Assigned task A — Put the lines of the records, from the one holding "Identify the location" through the end of the records, inclusive, into a JSON list of strings with one string per line, skipping blank lines and leaving out the pictures.

Provided text Start Marker

Log in

View Full Version : Terminate child support


joshuaff
May 25, 2015, 12:02 PM
In my marriage to my ex-wife she was verbally abusive over 6 years to the point that I could not function. We have 2 children. I didn't have money and her lawyer got me to give away any custody. I have no visitation. I've never committed a crime. I've never really done anything wrong in life except to pick someone who is very manipulative. I have tried for 3 years now to see them and spend time with them, but they are constantly poisoned about me. My 5 year old son asked me "Why do you make bad decisions?" last time I had them. I thought that divorce would make for a healthier situation. It feels like my being in their lives causes their mother to put bad ideas in their heads. My ex-wife earns a good income and lives in a mansion with her parents who also earn. I'm wondering if I'm willing to walk away if New York has any avenue for me to do so and have me either stop child support or pay some minimal amount. This might sound terrible, but I'm just looking at this so that maybe their mother has less horrible things to plant in their heads and maybe life could be more positive. I am just curious about this if it's even a possibility.

cdad
May 25, 2015, 04:46 PM
No not likely unless there were to be an adoption. New York has child support through 21 years of age.

Your only real option is to go back to court and try to gain some type of custody and keep fighting for more. Other then that you could try getting a parental evaluation done if she is really doing what your stating here. That should get to the bottom of things.

Provided text End Marker

Assigned task B — Reproduce the child support thread word for word, between "Your only real" and "bottom of things.", inclusive.

Records to use Start Marker

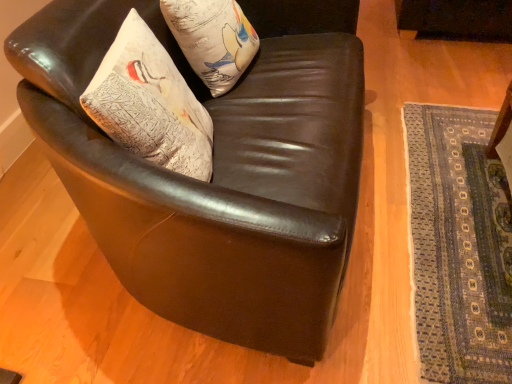
Question: From a real-world perspective, is shiny brown leather armchair at center positioned above or below textured white pillow at upper left?

Choices:
 (A) above
 (B) below

Answer: (B)

Question: Considering the positions of shiny brown leather armchair at center and textured white pillow at upper left in the image, is shiny brown leather armchair at center bigger or smaller than textured white pillow at upper left?

Choices:
 (A) small
 (B) big

Answer: (B)

Question: Considering the real-world distances, which object is closest to the shiny brown leather armchair at center?

Choices:
 (A) blue woven mat at lower right
 (B) textured white pillow at upper left
 (C) textured white pillow at upper left

Answer: (C)

Question: Which of these objects is positioned closest to the textured white pillow at upper left?

Choices:
 (A) blue woven mat at lower right
 (B) textured white pillow at upper left
 (C) shiny brown leather armchair at center

Answer: (B)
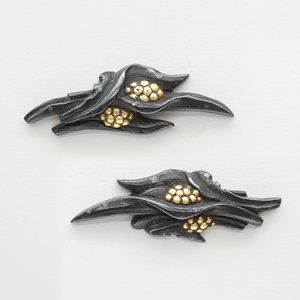
Identify the location of space to left of figurines. (69, 223), (21, 119).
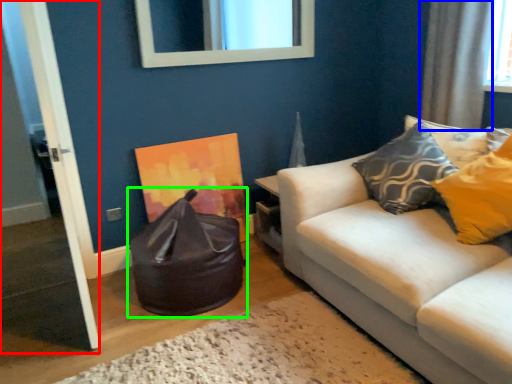
Question: Estimate the real-world distances between objects in this image. Which object is closer to door (highlighted by a red box), curtain (highlighted by a blue box) or bean bag chair (highlighted by a green box)?

Choices:
 (A) curtain
 (B) bean bag chair

Answer: (B)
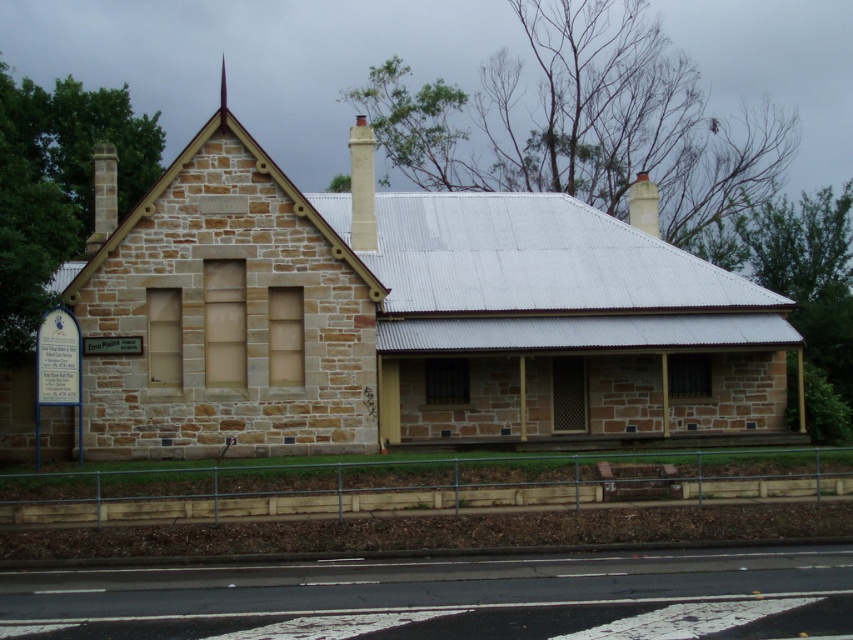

Records to use End Marker

Exercise solution A —
[
  "Identify the location of space to left of figurines. (69, 223), (21, 119).",
  "Question: Estimate the real-world distances between objects in this image. Which object is closer to door (highlighted by a red box), curtain (highlighted by a blue box) or bean bag chair (highlighted by a green box)?",
  "Choices:",
  " (A) curtain",
  " (B) bean bag chair",
  "Answer: (B)"
]

Exercise solution B —
Your only real option is to go back to court and try to gain some type of custody and keep fighting for more. Other then that you could try getting a parental evaluation done if she is really doing what your stating here. That should get to the bottom of things.